Township in Ohio, US

Union Township is one of the fourteen townships of Auglaize County, Ohio, United States. The 2020 census found 1,746 people in the township.

==Geography==
Located in the northeastern part of the county, it borders the following townships:
- Perry Township, Allen County – north
- Auglaize Township, Allen County – northeast corner
- Wayne Township – east
- Goshen Township – southeast
- Clay Township – south
- Pusheta Township – southwest corner
- Duchouquet Township – west

The unincorporated communities of Saint Johns and Uniopolis lie in the township's west and southwest respectively.

According to the U.S. Census Bureau, the township has an area of 92.9 sqkm.

==Name and history==
It is one of twenty-seven Union Townships statewide.

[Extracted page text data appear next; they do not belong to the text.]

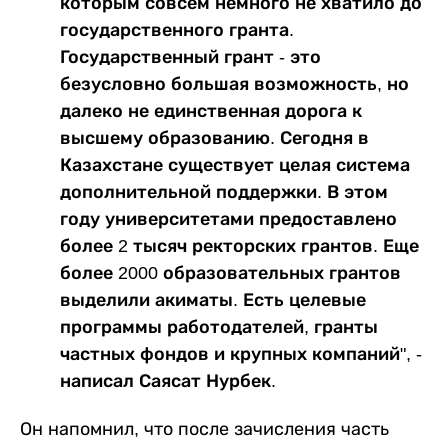
которым совсем немного не хватило до
государственного гранта.
Государственный грант - это
безусловно большая возможность, но
далеко не единственная дорога к
высшему образованию. Сегодня в
Казахстане существует целая система
дополнительной поддержки. В этом
году университетами предоставлено
более 2 тысяч ректорских грантов. Еще
более 2000 образовательных грантов
выделили акиматы. Есть целевые
программы работодателей, гранты
частных фондов и крупных компаний", -
написал Саясат Нурбек.
Он напомнил, что после зачисления часть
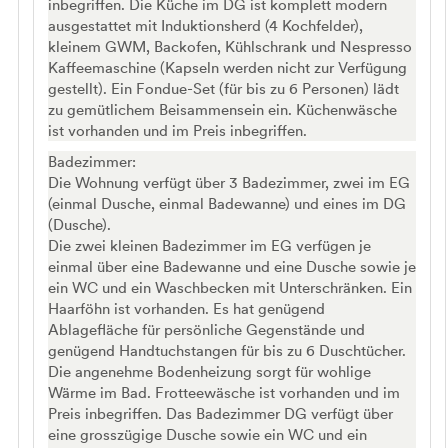
inbegriffen. Die Küche im DG ist komplett modern
ausgestattet mit Induktionsherd (4 Kochfelder),
kleinem GWM, Backofen, Kühlschrank und Nespresso
Kaffeemaschine (Kapseln werden nicht zur Verfügung
gestellt). Ein Fondue-Set (für bis zu 6 Personen) lädt
zu gemütlichem Beisammensein ein. Küchenwäsche
ist vorhanden und im Preis inbegriffen.
Badezimmer:
Die Wohnung verfügt über 3 Badezimmer, zwei im EG
(einmal Dusche, einmal Badewanne) und eines im DG
(Dusche).
Die zwei kleinen Badezimmer im EG verfügen je
einmal über eine Badewanne und eine Dusche sowie je
ein WC und ein Waschbecken mit Unterschränken. Ein
Haarföhn ist vorhanden. Es hat genügend
Ablagefläche für persönliche Gegenstände und
genügend Handtuchstangen für bis zu 6 Duschtücher.
Die angenehme Bodenheizung sorgt für wohlige
Wärme im Bad. Frotteewäsche ist vorhanden und im
Preis inbegriffen. Das Badezimmer DG verfügt über
eine grosszügige Dusche sowie ein WC und ein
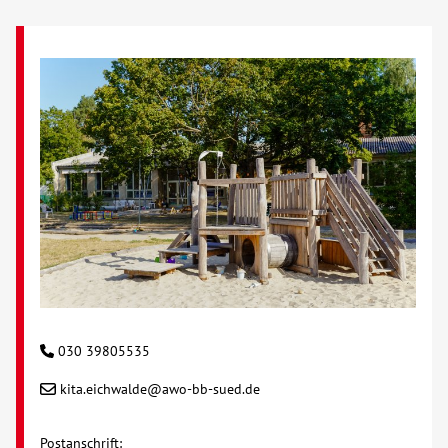
Über uns
Veranstaltungen
Spenden
Mitmachen
Karriere
Ausbildung
030 39805535
Glossar
kita.eichwalde@awo-bb-sued.de
Suche
Postanschrift:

The township was formed in 1836, while still part of Allen County. One of its earliest settlers was Hugh T. Rinehart, who immigrated to the township in 1839. His house is still in existence; it has been designated a historic site.

==Government==
The township is governed by a three-member board of trustees, who are elected in November of odd-numbered years to a four-year term beginning on the following January 1. Two are elected in the year after the presidential election and one is elected in the year before it. There is also an elected township fiscal officer, who serves a four-year term beginning on April 1 of the year after the election, which is held in November of the year before the presidential election. Vacancies in the fiscal officership or on the board of trustees are filled by the remaining trustees.

==Public services==
The Wapakoneta City School District encompasses a large part of the township, with the eastern third served by the Waynesfield-Goshen Local School District.

Most of the township is served by the Wapakoneta (45895) post office, with the eastern third served by the Waynesfield (45896) post office. Uniopolis (45888) and Saint Johns (45884) maintain post offices.